The Software IP Report

Alice Roundup, Late Summer 2015 – Part 2: Patent-Eligibility under 35 U.S.C. § 101

Although district courts considering patent-eligibility under 35 U.S.C. § 101 and Alice Corporation Pty. Ltd. v. CLS Bank International more often than not find patent claims invalid, some patent claims survive, as evidenced by the cases discussed below.  My last post discussed cases finding patent claims invalid under the two-part Alice “abstract idea” test.  This post discusses cases where claims were held patent-eligible, or where the patent-eligibility determination was deferred until claim construction could be performed.

Claims Held Patent-Eligible on Summary Judgment

ContentGuard Holdings, Inc. v. Amazon.com Inc., Case No. 2:13-CV-1112-JRG (E.D. Texas Aug. 6, 2015).  Motion for judgment on the pleadings converted to summary judgment motion and denied because “the Patents-in-Suit are not directed toward an abstract idea, at least because they are directed toward patent-eligible methods and systems of managing digital rights using specific and non-generic ‘trusted’ devices and systems.”

DataTern, Inc. v. MicroStrategy, Inc., Nos. 11-11970-FDS and 11-12220-FDS (D. Mass. (Sept. 4, 2015).  Denied motion for summary judgment of Section 101 patent invalidity.  Representative claim recited “[a] method for interfacing an object oriented software application with a relational database.”  The court found that “to the extent that the ‘502 patent could be described as encompassing the abstract concept of ‘mapping out relationships between two databases,’ the claims of the patent would appear to be sufficiently limited in scope as to supply an ‘inventive concept.’”  Citing DDR Holdings, LLC v. Hotels.com, L.P., 773 F.3d 1245 (Fed. Cir. 2014), the court reasoned that “the ‘502 patent is directed at solving a problem that specifically arises in the realm of computing; indeed, object-oriented programs exist only in the realm of computers, and relational databases are utilized primarily, if not exclusively, on computers.”

Prism Technologies v. T-Mobile USA, Inc., No. 8:12CV124 (D. Neb. Sept. 22, 2015).  Granted summary judgment of patent-eligibility under 35 U.S.C. § 101.  Patents-in-suit were directed to “managing access to protected computer resources provided via an internet protocol network.”  The court agreed that the claims were directed to the abstract idea of “providing restricted access to resources.”  However, the claims included an inventive concept because they do more than simply use the Internet, but “modify the way the Internet functions to provide secure access over a protected computer resource.”

Denial of Motion for Patent-Ineligibility at the Pleadings Stage

Canrig Drilling Tech. v. Trinidad Drilling L.P., No. H-15-0656 (S.D. Texas Sept. 17, 2015).  Motion for judgment on the pleadings of invalidity under 35 U.S.C. § 101 denied.  Patent claims were directed to controlling direction drilling of an oil rig “drill string.”  The patent claims were not “an attempt to patent the abstract concept of rotation.”  Instead, the claims “address specific challenges in directional drilling through a concrete process for controlling the rotation of the long drill strings to and between predetermined angles,” and “are directed to a physical apparatus and drilling process of controlled rotation by a specific amount (the predetermined angle).”

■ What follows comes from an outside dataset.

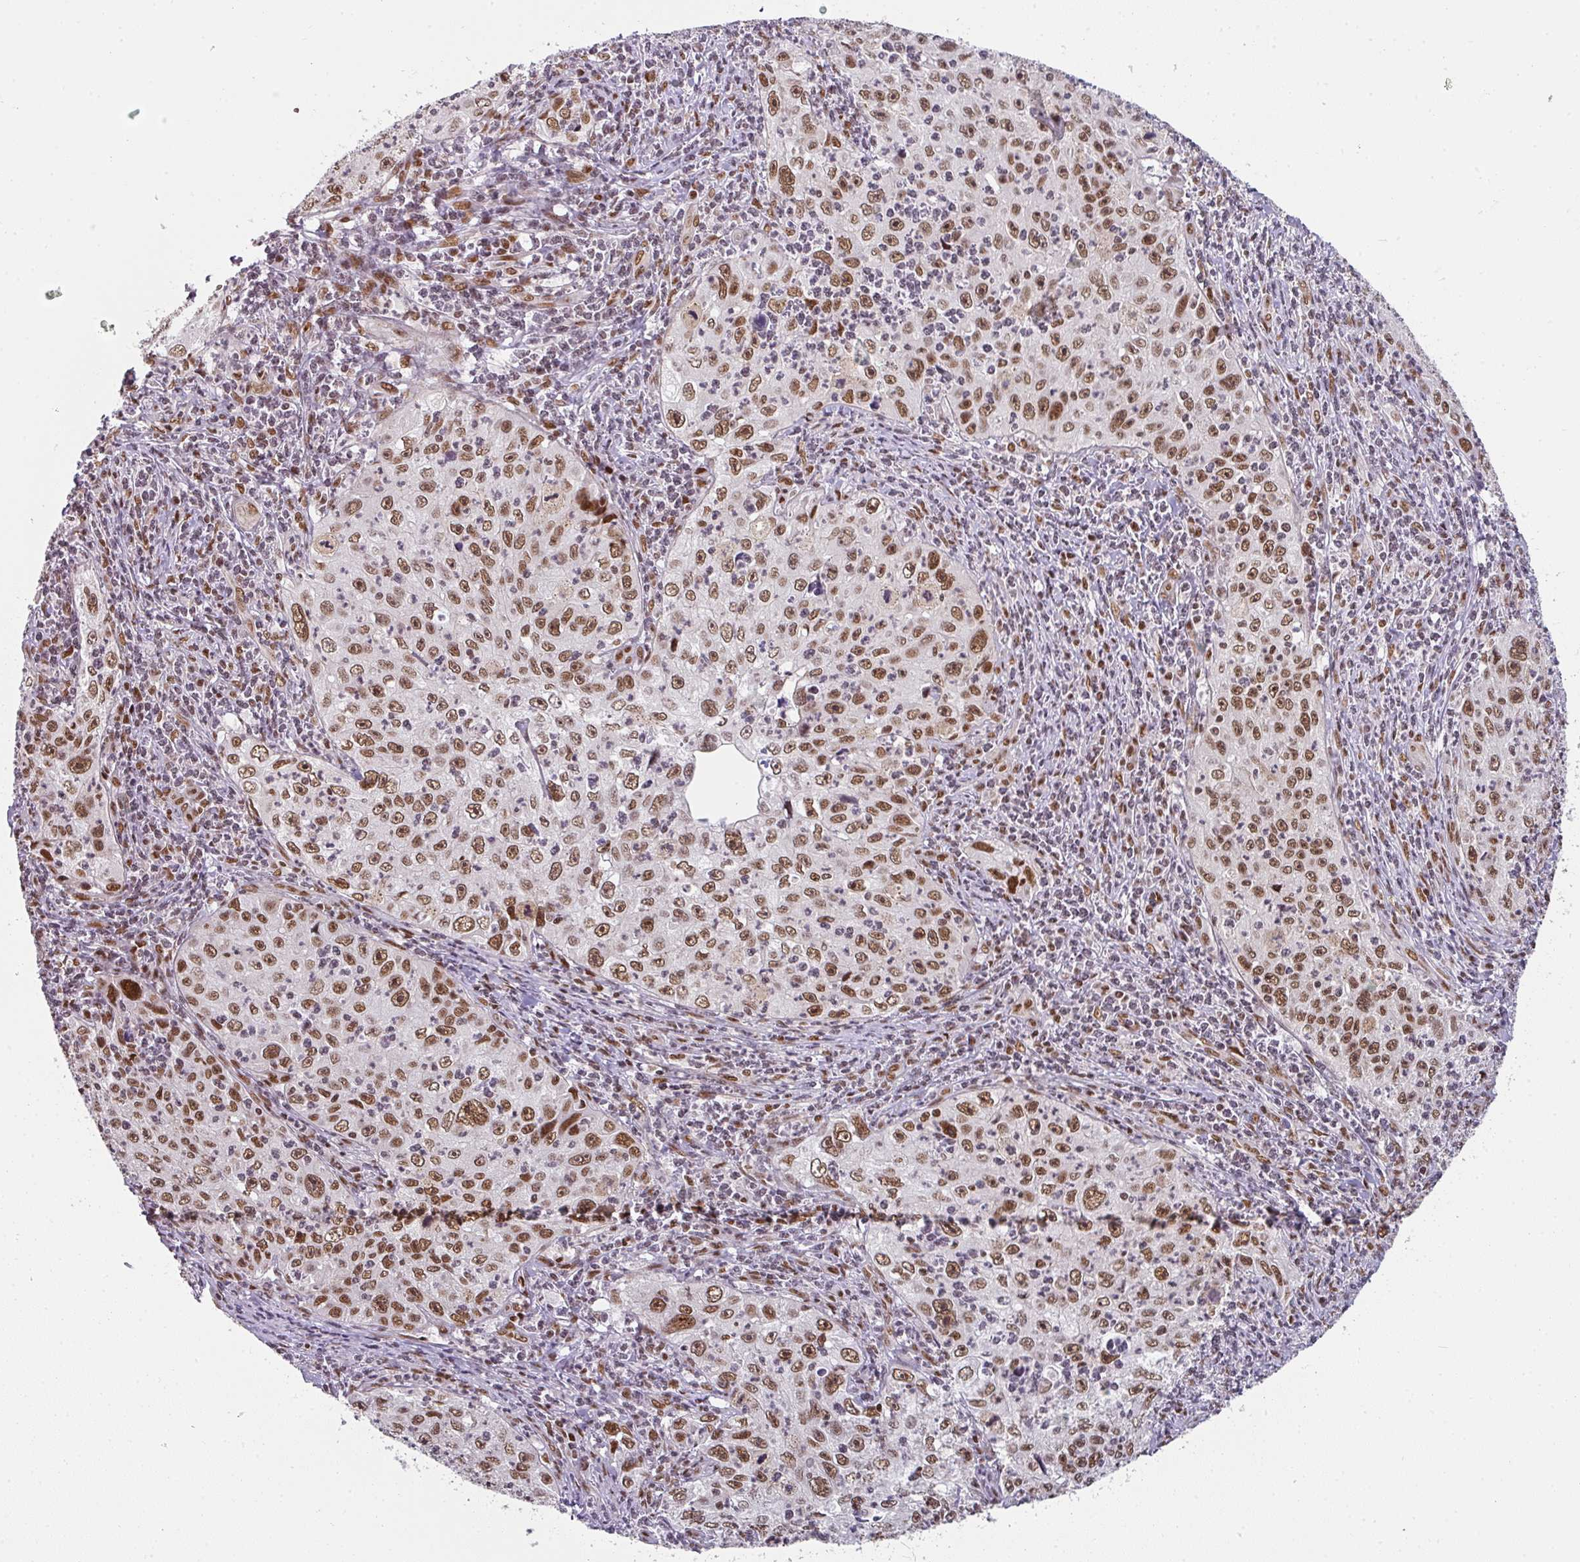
{"staining": {"intensity": "strong", "quantity": ">75%", "location": "nuclear"}, "tissue": "cervical cancer", "cell_type": "Tumor cells", "image_type": "cancer", "snomed": [{"axis": "morphology", "description": "Squamous cell carcinoma, NOS"}, {"axis": "topography", "description": "Cervix"}], "caption": "Immunohistochemistry image of neoplastic tissue: human cervical squamous cell carcinoma stained using immunohistochemistry (IHC) displays high levels of strong protein expression localized specifically in the nuclear of tumor cells, appearing as a nuclear brown color.", "gene": "NCOA5", "patient": {"sex": "female", "age": 30}}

Mobile Telecommunications Technologies, LLC v. Leap Wireless International, Inc., No. 2:13-cv-885-RSP (E.D. Texas Sept. 23, 2015).  Magistrate judge denied motion for judgment on the pleadings of Section 101 invalidity.  Patent claims reciting a “method of operating a plurality of paging carriers in a single mask-defined, bandlimited channel” were not directed to an abstract idea.  The court reasoned that transmission of “’paging carriers’ from ‘the same location’ and modulating their transmission frequencies is not an abstract idea in the vein of ‘a fundamental economic practice.'”  Even if the claim was directed to an abstract idea, additional elements would have provided a patent-eligible inventive concept.

Phoenix Licensing, LLC et al v. CenturyLink, Inc., No. 2:14-CV-965-JRG-RSP (E.D. Texas Aug. 14, 2015).  Magistrate judge recommended denying motion to dismiss on grounds that Section 101 validity could not be determined prior to claim construction.  The defendants argued that asserted patent claims were “directed to the abstract idea of personalized marketing correspondence.”  However, “no fewer than six disputed claim terms appear in one or more of the three claims Defendants purport to be representative of all Asserted Patents.”